Quella lunga scia di sangue che indignò il mondo
Quella fotografia in bianco e nero - con il presidente socialista del Cile Salvator Allende, in testa l'elmetto, un mitra decisamente inusuale nelle sue mani, che annunciava di voler morire nel Palazzo presidenziale già bombardato dai golpisti - divenne un simbolo fino a condizionare i sentimenti politici di intere generazioni in tutto l'Occidente. Era l'11 settembre del 1973. Dopo mesi di forti tensioni sociali l'attacco al palazzo della Moneda segnava l'epilogo del colpo di stato contro il governo Allende, guidato dal capo dell'esercito che lo stesso Allende aveva nominato. Ed era l'inizio di anni di feroce dittatura, di repressione, di un cruento bagno di sangue nelle fila degli oppositori (o dei sostenitori dell'esperienza Allende) contro cui insorsero le coscienze in tutti i paesi democratici. Nei primi tre anni di dittatura furono imprigionati almeno 130 mila oppositori. Nelle prime settimane dopo il golpe il mondo intero fu sconvolto dai racconti (e poi dalle rare testimonianze fotografiche) delle migliaia di cileni imprigionati nello stadio di Santiago. Molti passati per le armi, molti torturati (una enorme impressione destò la fine di Victor Jara, uno dei cantanti simbolo del "nuovo Cile" cui furono spezzate le mani prima di essere ucciso). E nel linguaggio comune entrò per la prima volta il terribile termine di "desaparecido". Gli scomparsi, le migliaia di oppositori catturati e uccisi che costituiscono la lunga scia di sangue di diciassette anni di dittaura e per i quali in vita - insistono le vittime - non ha pagato. Non si è mai riuscito a stabilire con esattezza nemmeno quante siano state le vittime fatte sparire dal regime cileno. Cifre ufficiali parlarono di circa duemila persone, ma i dissidenti hanno stimato in ottantamila gli oppositori politici morti dopo essere passati per le carceri speciali del regime. Ancora oggi, in Cile e in tanti Paesi del mondo, ci sono famiglie che non sono mai riuscite a ritrovare le tracce dei loro parenti.

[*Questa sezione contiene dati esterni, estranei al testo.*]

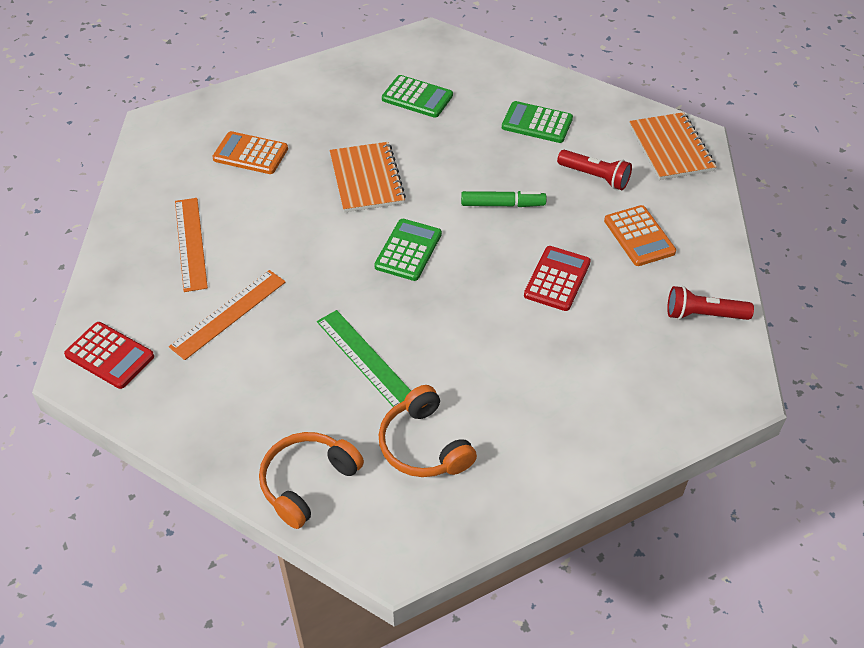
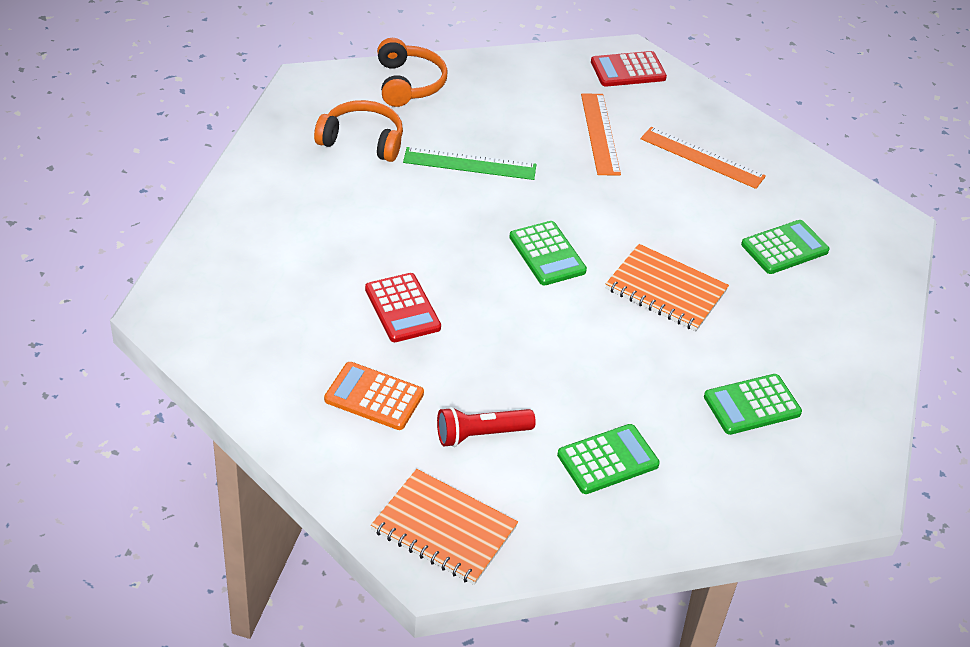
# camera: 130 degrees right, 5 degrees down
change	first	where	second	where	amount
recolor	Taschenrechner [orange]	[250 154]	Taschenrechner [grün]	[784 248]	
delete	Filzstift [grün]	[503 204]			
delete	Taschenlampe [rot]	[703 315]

La repressione, e la costante paura di un ritorno dell'opposizione nei primi anni di regime, portò a una oppressione e alla caccia senza esclusione di colpi agli oppositori, fino agli assassinii in altri paesi. Migliaia di cileni scelgono la via dell'esilio. L'esperienza e la cultura che aveva accompagnato l'esperienza di Unidad Popular e del governo Allende diviene famosa nel mondo, dalle canzoni degli Inti Illimani ai libri di Skàrmeta, Sepulveda o alle opere del Nobel Pablo Neruda, morto dieci giorni dopo il golpe. La destituzione di Pinochet, sedici anni fa, aprì per il Cile la difficile stagione dei conti con il dittatore ed il suo regime. E iniziarono anche ad arrivare le conferme delle atrocità e anche delle sue connivenze politiche. Si sono avute le conferme - non facili e con molte reticenze - dagli Stati Uniti della compromissione della Cia con molti degli ufficiali di Pinochet, si sono avute le conferme degli enormi spostamenti di capitali che i governi Usa hanno operato negli anni del golpe. Ed anche dei milioni di dollari dei conti intestati a Pinochet scoperti nelle banche estere. Sono i crimini per i quali il dittatore simbolo dell'America Latina è stato arrestato, inciriminato, in parte condannato, ma con cui doveva ancora chiudere i conti la giustizia cilena. Come ha commentato un esule cileno in Italia alla notizia della sua morte, "doveva pagare da vivo".